## EXERCISE REQUIREMENTS:
Find the line below with "egler til klimaforhold, der" and the line with "cartas principales para". Output exactly those lines and everything between them, leaving out the pictures.

·····

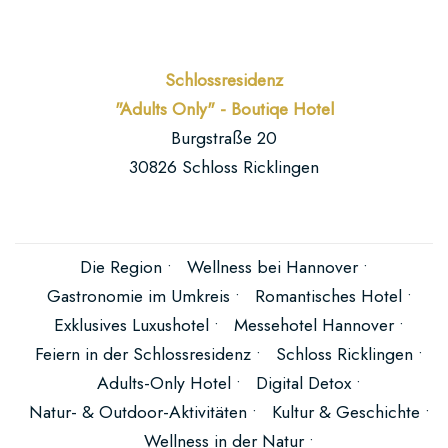
Schlossresidenz
"Adults Only" - Boutiqe Hotel
Burgstraße 20
30826 Schloss Ricklingen
Die Region •
Wellness bei Hannover •
Gastronomie im Umkreis •
Romantisches Hotel •
Exklusives Luxushotel •
Messehotel Hannover •
Feiern in der Schlossresidenz •
Schloss Ricklingen •
Adults-Only Hotel •
Digital Detox •
Natur- & Outdoor-Aktivitäten •
Kultur & Geschichte •
Wellness in der Natur •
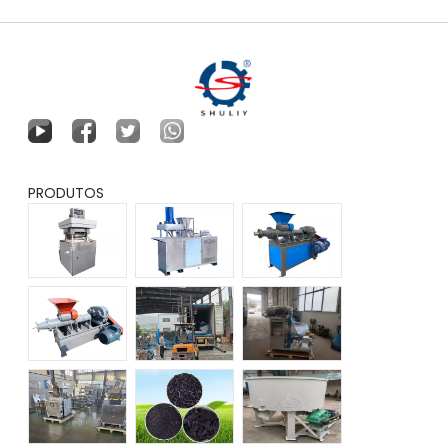
PRODUTOS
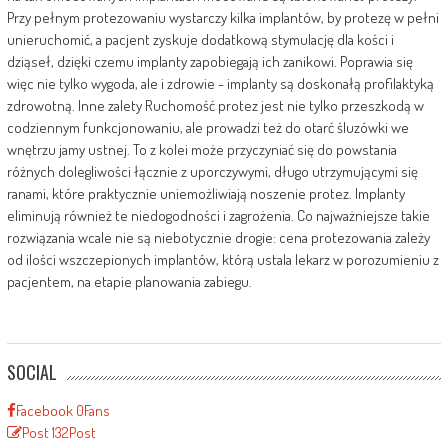
Przy pełnym protezowaniu wystarczy kilka implantów, by protezę w pełni
unieruchomić, a pacjent zyskuje dodatkową stymulację dla kości i
dziąseł, dzięki czemu implanty zapobiegają ich zanikowi. Poprawia się
więc nie tylko wygoda, ale i zdrowie - implanty są doskonałą profilaktyką
zdrowotną. Inne zalety Ruchomość protez jest nie tylko przeszkodą w
codziennym funkcjonowaniu, ale prowadzi też do otarć śluzówki we
wnętrzu jamy ustnej. To z kolei może przyczyniać się do powstania
różnych dolegliwości łącznie z uporczywymi, długo utrzymującymi się
ranami, które praktycznie uniemożliwiają noszenie protez. Implanty
eliminują również te niedogodności i zagrożenia. Co najważniejsze takie
rozwiązania wcale nie są niebotycznie drogie: cena protezowania zależy
od ilości wszczepionych implantów, którą ustala lekarz w porozumieniu z
pacjentem, na etapie planowania zabiegu.
SOCIAL
Facebook
0
Fans
Post
132
Post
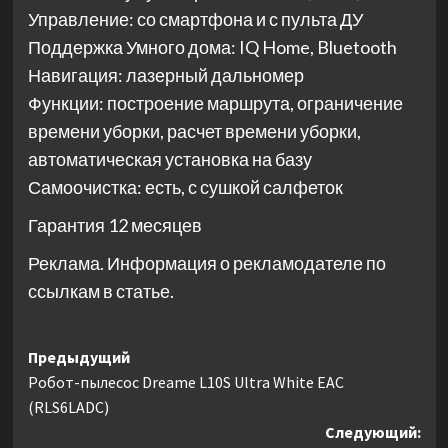
Управление: со смартфона и с пульта ДУ
Поддержка Умного дома: IQ Home, Bluetooth
Навигация: лазерный дальномер
Функции: построение маршрута, ограничение
времени уборки, расчет времени уборки,
автоматическая установка на базу
Самоочистка: есть, с сушкой салфеток
Гарантия 12 месяцев
Реклама. Информация о рекламодателе по
ссылкам в статье.
Навигация
Предыдущий
Робот-пылесос Dreame L10S Ultra White EAC
записи
(RLS6LADC)
Следующий:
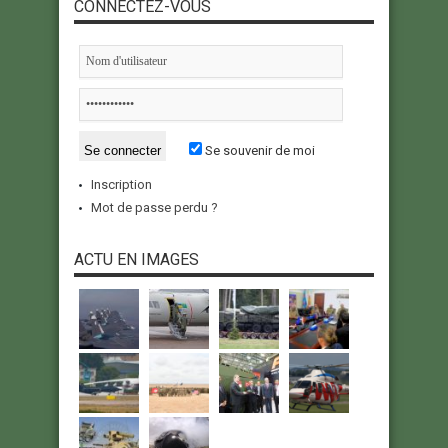
CONNECTEZ-VOUS
Se souvenir de moi
Inscription
Mot de passe perdu ?
ACTU EN IMAGES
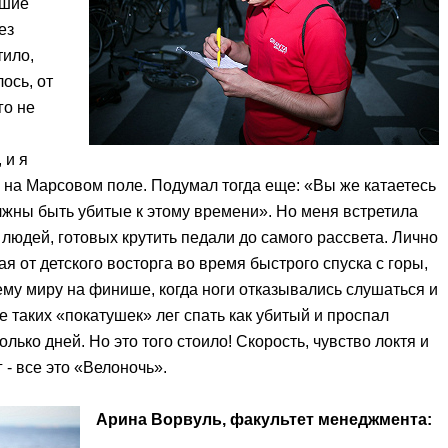
ьшие
ез
тило,
ось, от
го не
 и я
и на Марсовом поле. Подумал тогда еще: «Вы же катаетесь
лжны быть убитые к этому времени». Но меня встретила
людей, готовых крутить педали до самого рассвета. Лично
я от детского восторга во время быстрого спуска с горы,
ему миру на финише, когда ноги отказывались слушаться и
е таких «покатушек» лег спать как убитый и проспал
лько дней. Но это того стоило! Скорость, чувство локтя и
- все это «Велоночь».
Арина Ворвуль, факультет менеджмента:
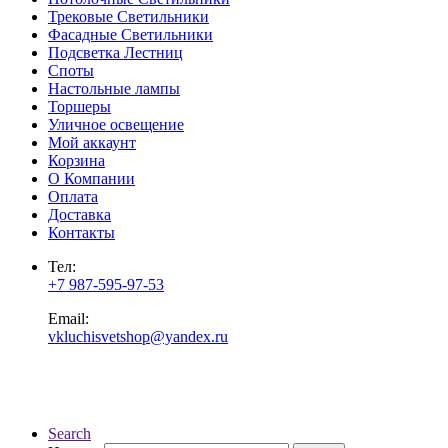
Трековые Светильники
Фасадные Светильники
Подсветка Лестниц
Споты
Настольные лампы
Торшеры
Уличное освещение
Мой аккаунт
Корзина
О Компании
Оплата
Доставка
Контакты
Тел:
+7 987-595-97-53
Email:
vkluchisvetshop@yandex.ru
Search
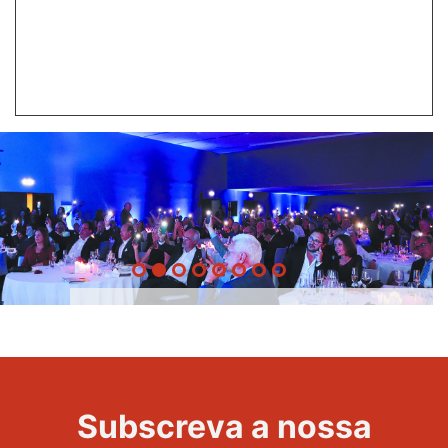
20 Anos -
Evento
22
Subscreva a nossa
Maravilhas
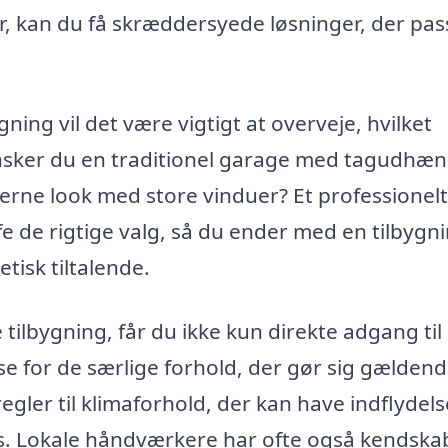
, kan du få skræddersyede løsninger, der pass
ning vil det være vigtigt at overveje, hvilket
nsker du en traditionel garage med tagudhæn
rne look med store vinduer? Et professionelt
e de rigtige valg, så du ender med en tilbygni
tisk tiltalende.
 tilbygning, får du ikke kun direkte adgang til 
e for de særlige forhold, der gør sig gældend
egler til klimaforhold, der kan have indflydels
. Lokale håndværkere har ofte også kendskab 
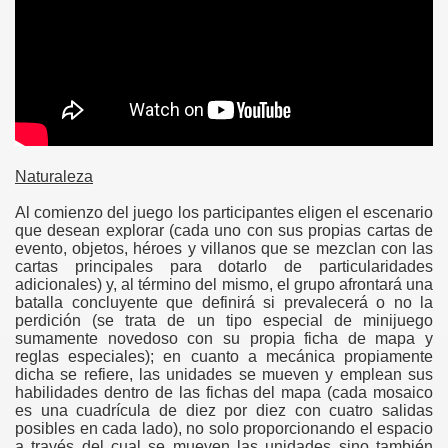
gation
Naturaleza
Al comienzo del juego los participantes eligen el escenario
ona
que desean explorar (cada uno con sus propias cartas de
evento, objetos, héroes y villanos que se mezclan con las
cartas principales para dotarlo de particularidades
adicionales) y, al término del mismo, el grupo afrontará una
batalla concluyente que definirá si prevalecerá o no la
perdición (se trata de un tipo especial de minijuego
sumamente novedoso con su propia ficha de mapa y
reglas especiales); en cuanto a mecánica propiamente
dicha se refiere, las unidades se mueven y emplean sus
habilidades dentro de las fichas del mapa (cada mosaico
erlords
es una cuadrícula de diez por diez con cuatro salidas
posibles en cada lado), no solo proporcionando el espacio
a través del cual se mueven las unidades sino también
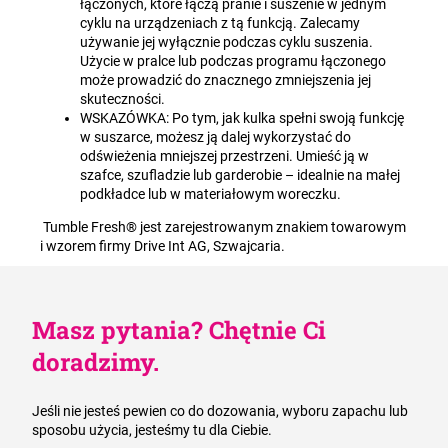
łączonych, które łączą pranie i suszenie w jednym
cyklu na urządzeniach z tą funkcją. Zalecamy
używanie jej wyłącznie podczas cyklu suszenia.
Użycie w pralce lub podczas programu łączonego
może prowadzić do znacznego zmniejszenia jej
skuteczności.
WSKAZÓWKA: Po tym, jak kulka spełni swoją funkcję
w suszarce, możesz ją dalej wykorzystać do
odświeżenia mniejszej przestrzeni. Umieść ją w
szafce, szufladzie lub garderobie – idealnie na małej
podkładce lub w materiałowym woreczku.
Tumble Fresh® jest zarejestrowanym znakiem towarowym
i wzorem firmy Drive Int AG, Szwajcaria.
Masz pytania? Chętnie Ci
doradzimy.
Jeśli nie jesteś pewien co do dozowania, wyboru zapachu lub
sposobu użycia, jesteśmy tu dla Ciebie.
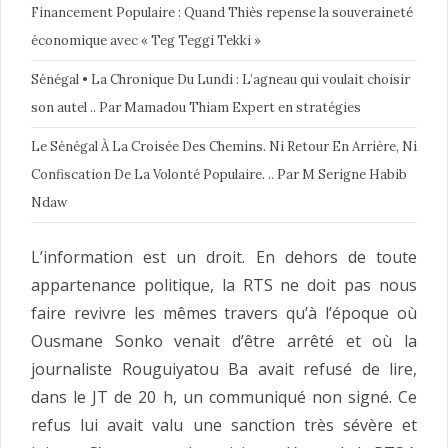
Financement Populaire : Quand Thiès repense la souveraineté
économique avec « Teg Teggi Tekki »
Sénégal • La Chronique Du Lundi : L’agneau qui voulait choisir
son autel .. Par Mamadou Thiam Expert en stratégies
Le Sénégal À La Croisée Des Chemins. Ni Retour En Arrière, Ni
Confiscation De La Volonté Populaire. .. Par M Serigne Habib
Ndaw
L’information est un droit. En dehors de toute
appartenance politique, la RTS ne doit pas nous
faire revivre les mêmes travers qu’à l’époque où
Ousmane Sonko venait d’être arrêté et où la
journaliste Rouguiyatou Ba avait refusé de lire,
dans le JT de 20 h, un communiqué non signé. Ce
refus lui avait valu une sanction très sévère et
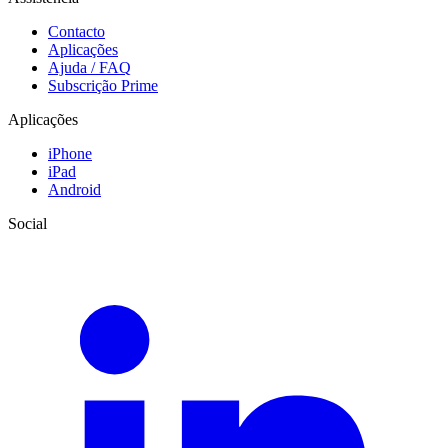
Contacto
Aplicações
Ajuda / FAQ
Subscrição Prime
Aplicações
iPhone
iPad
Android
Social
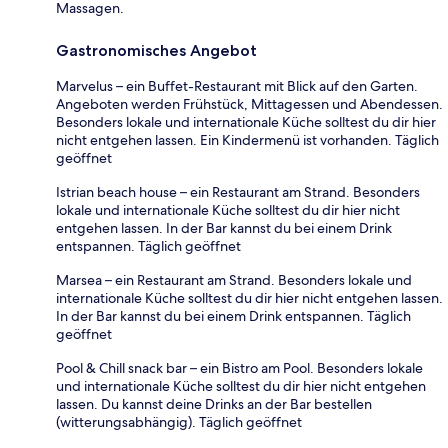
Massagen.
Gastronomisches Angebot
Marvelus – ein Buffet-Restaurant mit Blick auf den Garten.
Angeboten werden Frühstück, Mittagessen und Abendessen.
Besonders lokale und internationale Küche solltest du dir hier
nicht entgehen lassen. Ein Kindermenü ist vorhanden. Täglich
geöffnet
Istrian beach house – ein Restaurant am Strand. Besonders
lokale und internationale Küche solltest du dir hier nicht
entgehen lassen. In der Bar kannst du bei einem Drink
entspannen. Täglich geöffnet
Marsea – ein Restaurant am Strand. Besonders lokale und
internationale Küche solltest du dir hier nicht entgehen lassen.
In der Bar kannst du bei einem Drink entspannen. Täglich
geöffnet
Pool & Chill snack bar – ein Bistro am Pool. Besonders lokale
und internationale Küche solltest du dir hier nicht entgehen
lassen. Du kannst deine Drinks an der Bar bestellen
(witterungsabhängig). Täglich geöffnet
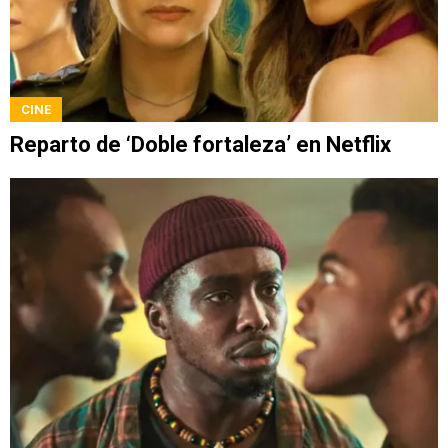
CINE
Reparto de ‘Doble fortaleza’ en Netflix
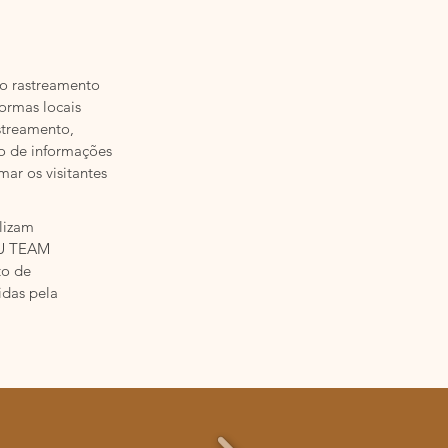
e o rastreamento
ormas locais
streamento,
ipo de informações
mar os visitantes
ilizam
RZU TEAM
to de
idas pela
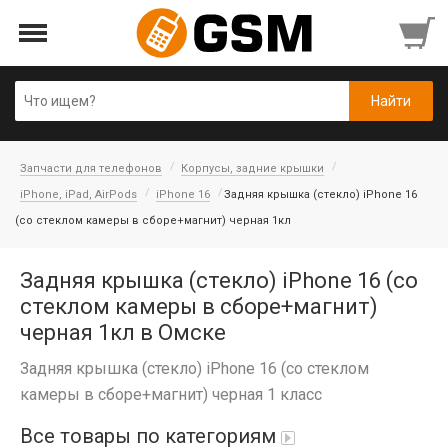
Запчасти для телефонов
Корпусы, задние крышки
iPhone, iPad, AirPods
iPhone 16
Задняя крышка (стекло) iPhone 16
(со стеклом камеры в сборе+магнит) черная 1кл
Задняя крышка (стекло) iPhone 16 (со
стеклом камеры в сборе+магнит)
черная 1кл в Омске
Задняя крышка (стекло) iPhone 16 (со стеклом
камеры в сборе+магнит) черная 1 класс
Все товары по категориям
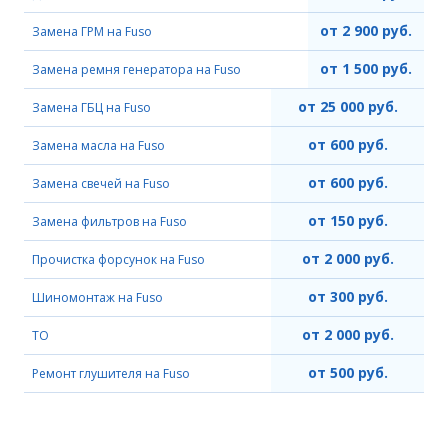
от 2 900 руб.
Замена ГРМ на Fuso
от 1 500 руб.
Замена ремня генератора на Fuso
от 25 000 руб.
Замена ГБЦ на Fuso
от 600 руб.
Замена масла на Fuso
от 600 руб.
Замена свечей на Fuso
от 150 руб.
Замена фильтров на Fuso
от 2 000 руб.
Прочистка форсунок на Fuso
от 300 руб.
Шиномонтаж на Fuso
от 2 000 руб.
ТО
от 500 руб.
Ремонт глушителя на Fuso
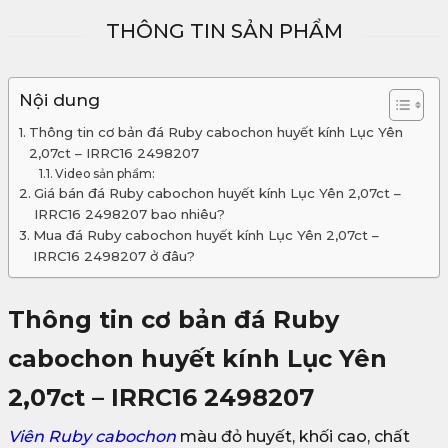
THÔNG TIN SẢN PHẨM
Nội dung
Thông tin cơ bản đá Ruby cabochon huyết kính Lục Yên
2,07ct – IRRC16 2498207
Video sản phẩm:
Giá bán đá Ruby cabochon huyết kính Lục Yên 2,07ct –
IRRC16 2498207 bao nhiêu?
Mua đá Ruby cabochon huyết kính Lục Yên 2,07ct –
IRRC16 2498207 ở đâu?
Thông tin cơ bản đá Ruby
cabochon huyết kính Lục Yên
2,07ct – IRRC16 2498207
Viên Ruby cabochon
màu đỏ huyết, khối cao, chất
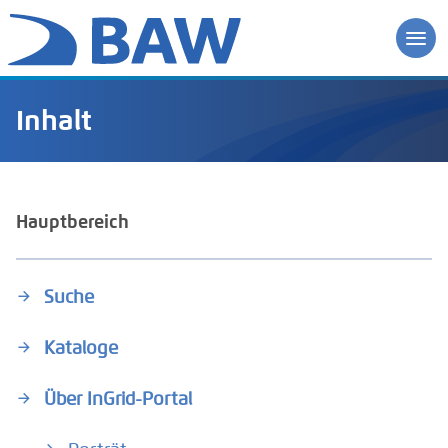
Inhalt
Hauptbereich
Suche
Kataloge
Über InGrid-Portal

·····

## OUTPUT OF THE TASK:
egler til klimaforhold, der kan have indflydels
. Lokale håndværkere har ofte også kendskab 
gation
Naturaleza
Al comienzo del juego los participantes eligen el escenario
ona
que desean explorar (cada uno con sus propias cartas de
evento, objetos, héroes y villanos que se mezclan con las
cartas principales para dotarlo de particularidades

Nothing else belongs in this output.